Vaccine Research addresses serious worldwide uptick in food allergy

Another part of the Journal of Allergy and Clinical Immunology’s food allergy symposium addressed European research on food vaccines. Impetus for this research is the worldwide increase in food allergy and also the increasing frequency of anaphylactic shock from food allergy.

Since vaccine therapy has proven successful in treating respiratory allergies and has also worked to prevent recurrent anaphylaxis from insects, it stands to reason that it could help eliminate food allergy and prevent food-related anaphylaxis.

Four types of vaccines for food allergy have been studied in Europe (and other countries): oral, sublingual, epicutaneous and subcutaneous.

All of these methods have proven to be of some benefit. Unfortunately, the ones that lead to the best improvement seem to have more side effects. Between the two ingestion vaccines (immunotherapy), oral immunotherapy leads to better reduction in allergy than sublingual.

The oral route commonly leads to GI side effects such as heartburn, nausea, vomiting, cramps and diarrhea. The sublingual route was much less likely to cause these symptoms, but did lead to itching and swelling in the mouth. Epinephrine shots had to be given twice as often for reactions in the oral group as compared to the sublingual group.

But patients who were successfully treated from both groups were able to ingest the implicated food – such as peanut – without going into allergic shock.

Subcutaneous immunotherapy, which is how traditional allergy shots are given, was more effective than epicutaneous immunotherapy. But once again, the more effective format led to more frequent vaccine reactions and to greater need for epinephrine to treat some of the reactions. When either of these techniques was successful, it again allowed the patient to safely ingest the offending food.

The European study group is conducting new and longer studies of these various forms of immunotherapy. The studies will include children, adolescents and adults. They also are adding studies to compare the use of pharmaceutical-grade food extracts versus the use of the entire native food as a vaccine substrate to see which works better and is safer.

New guidelines can help diagnose food allergies

The American Academy of Allergy, Asthma and Immunology (AAAAI) has just released guidelines for diagnosing and managing food allergies. These guidelines were conceived because of a lack of uniformity among physicians in testing and treating food allergy.
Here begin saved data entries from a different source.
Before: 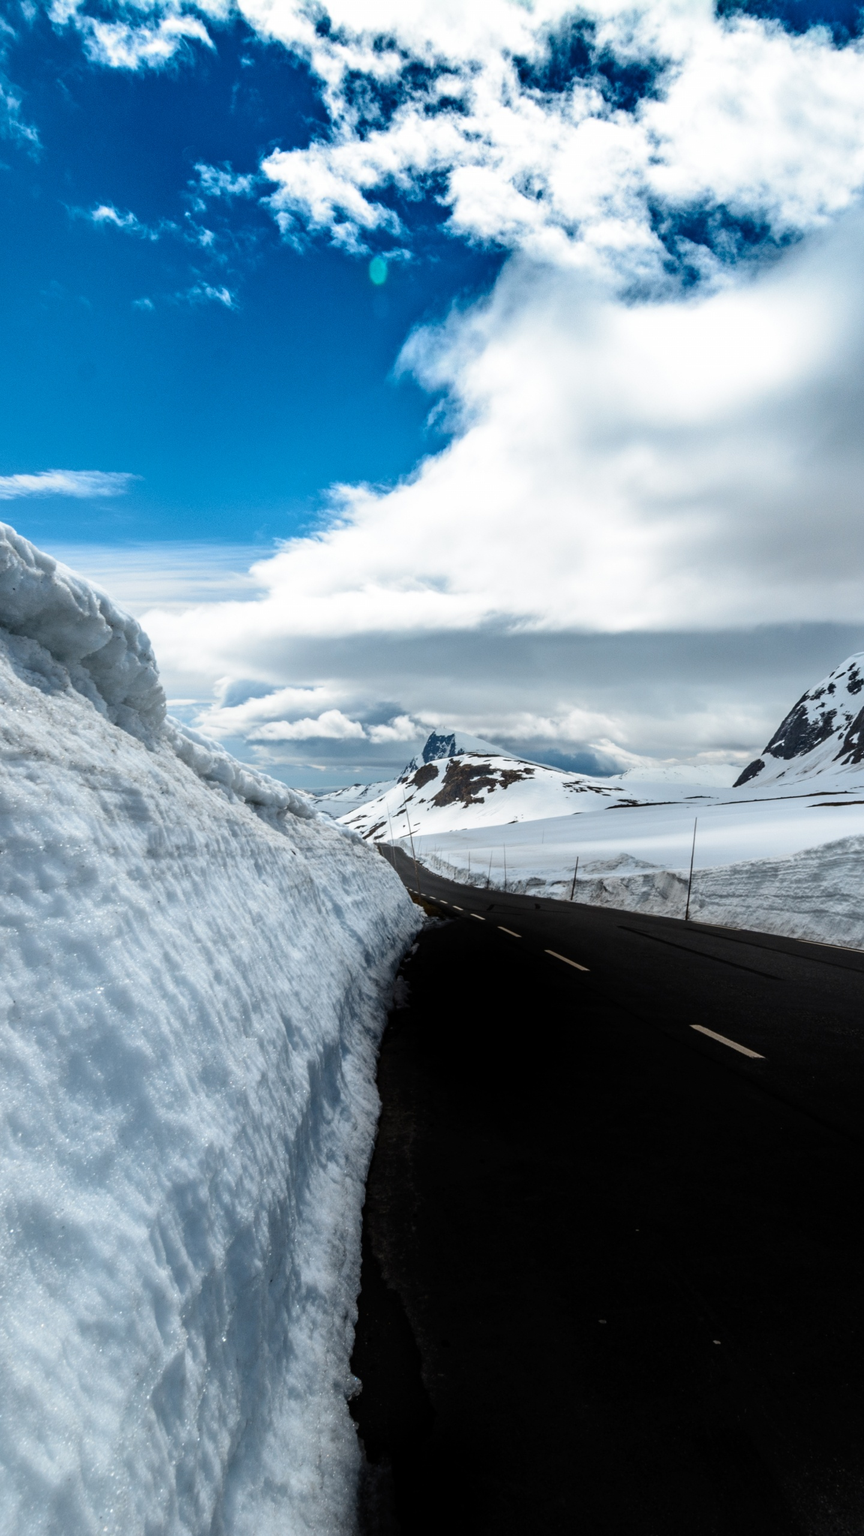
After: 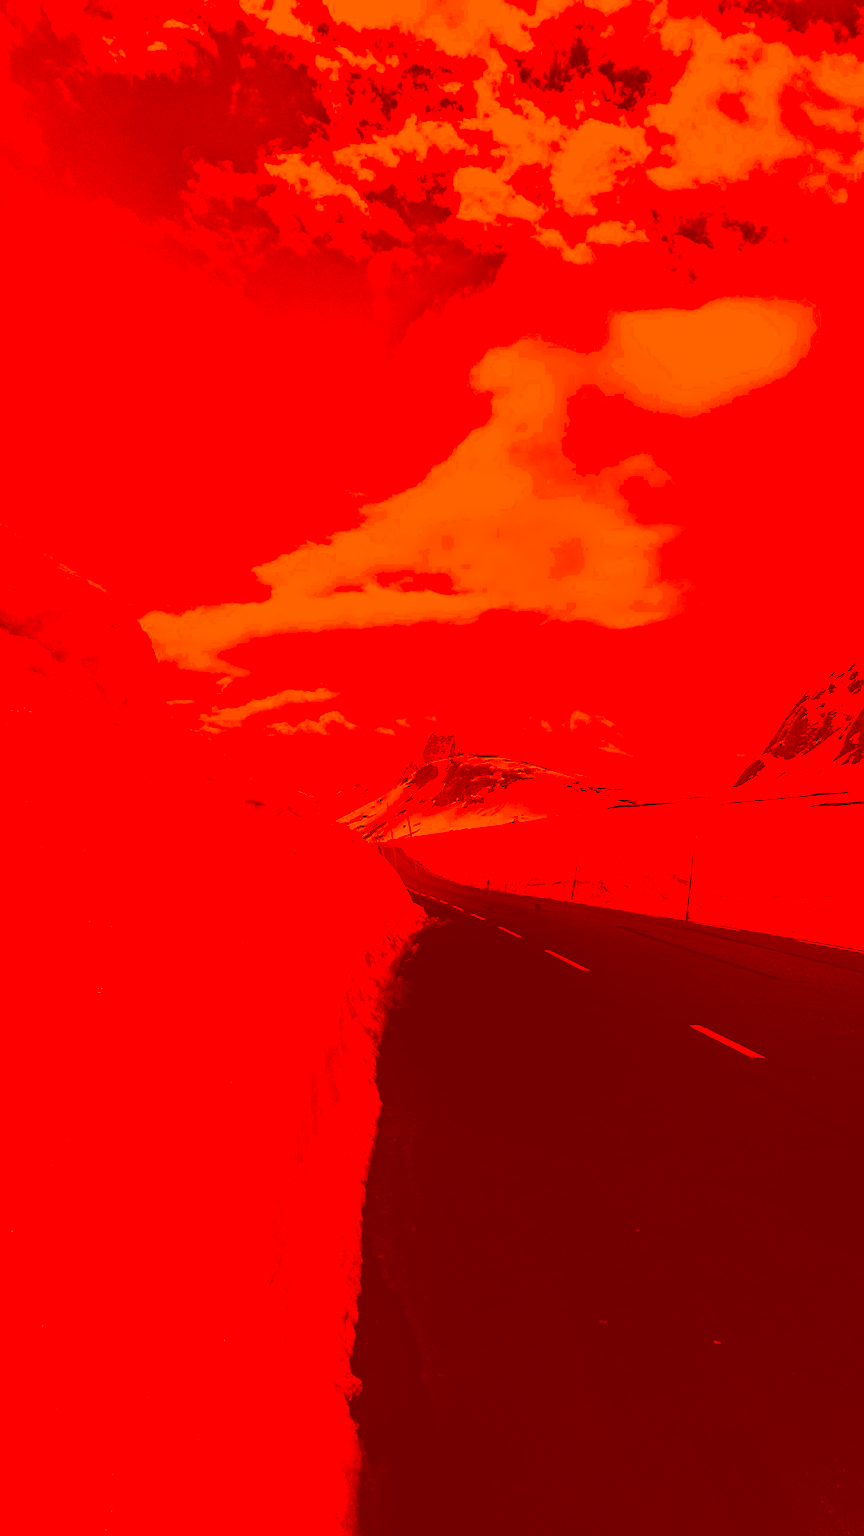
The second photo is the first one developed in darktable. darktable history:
sharpen: on, module defaults
color correction: highlights a* -39.68, highlights b* -40, shadows a* -40, shadows b* -40, saturation -3
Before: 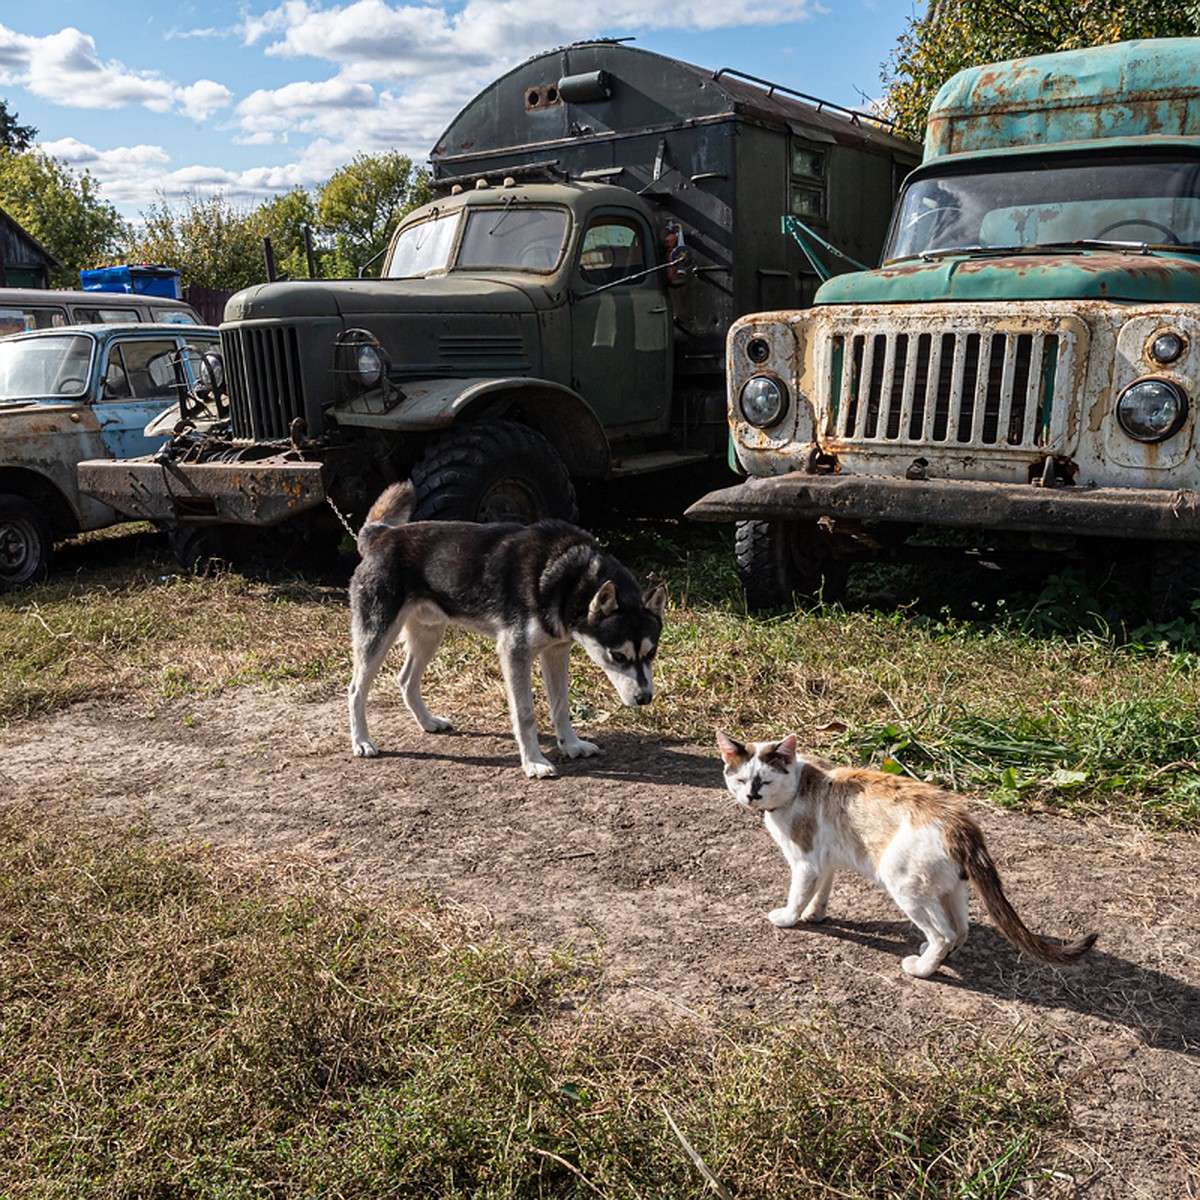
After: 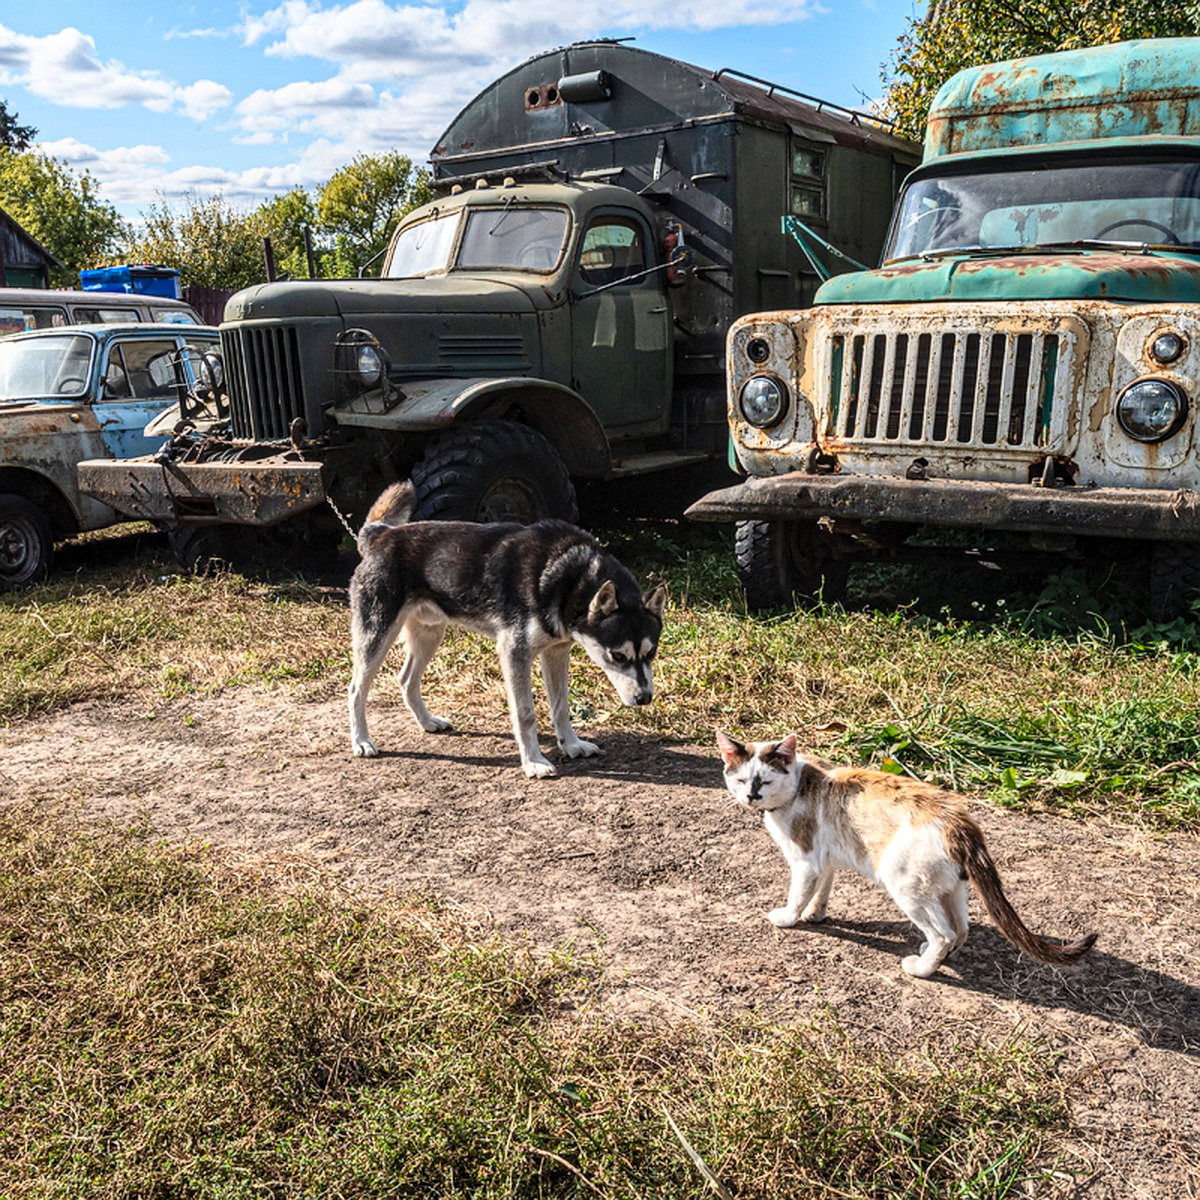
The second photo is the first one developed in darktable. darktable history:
local contrast: on, module defaults
contrast brightness saturation: contrast 0.2, brightness 0.16, saturation 0.22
Frequently, pediatricians, family physicians and internists will order tests for food allergy. It is especially important that non-allergist physicians – as well as allergists – have a standard guideline for handling food allergy issues.

The AAAAI starts by pointing out that food allergy is common, but that many persons also have adverse reactions to foods that are non-allergic in origin. Proper testing/evaluation can separate these disparate conditions.

The AAAAI notes that the most common food allergens are milk, eggs, peanuts, tree nuts, shellfish, wheat and soy. The natural tendency is for an individual to outgrow the allergy. This is true for most foods, and studies have found that 80 percent of children outgrow their food allergies. This, however, is not true for peanut, tree nut and shellfish, where statistics show that only 20 percent of children outgrow these allergies.

The AAAAI makes a strong point that a positive test does not necessarily mean the patient has a true allergy to the food. What is also needed is a relevant history of prior reaction to the tested food or a confirmation of the test by an oral challenge. Oral challenges can be done at home following an elimination period. In cases of severe anaphylactic food allergies, food challenges may be done in an allergist’s office or in a hospital.

The most sensitive mechanism for testing is skin testing which measures IgE levels to the food. The RAST test, ELISA or Immunocap are blood tests for IgE.

Some labs offer a non-standard IgG food test which has no relevant value in diagnosing food allergy.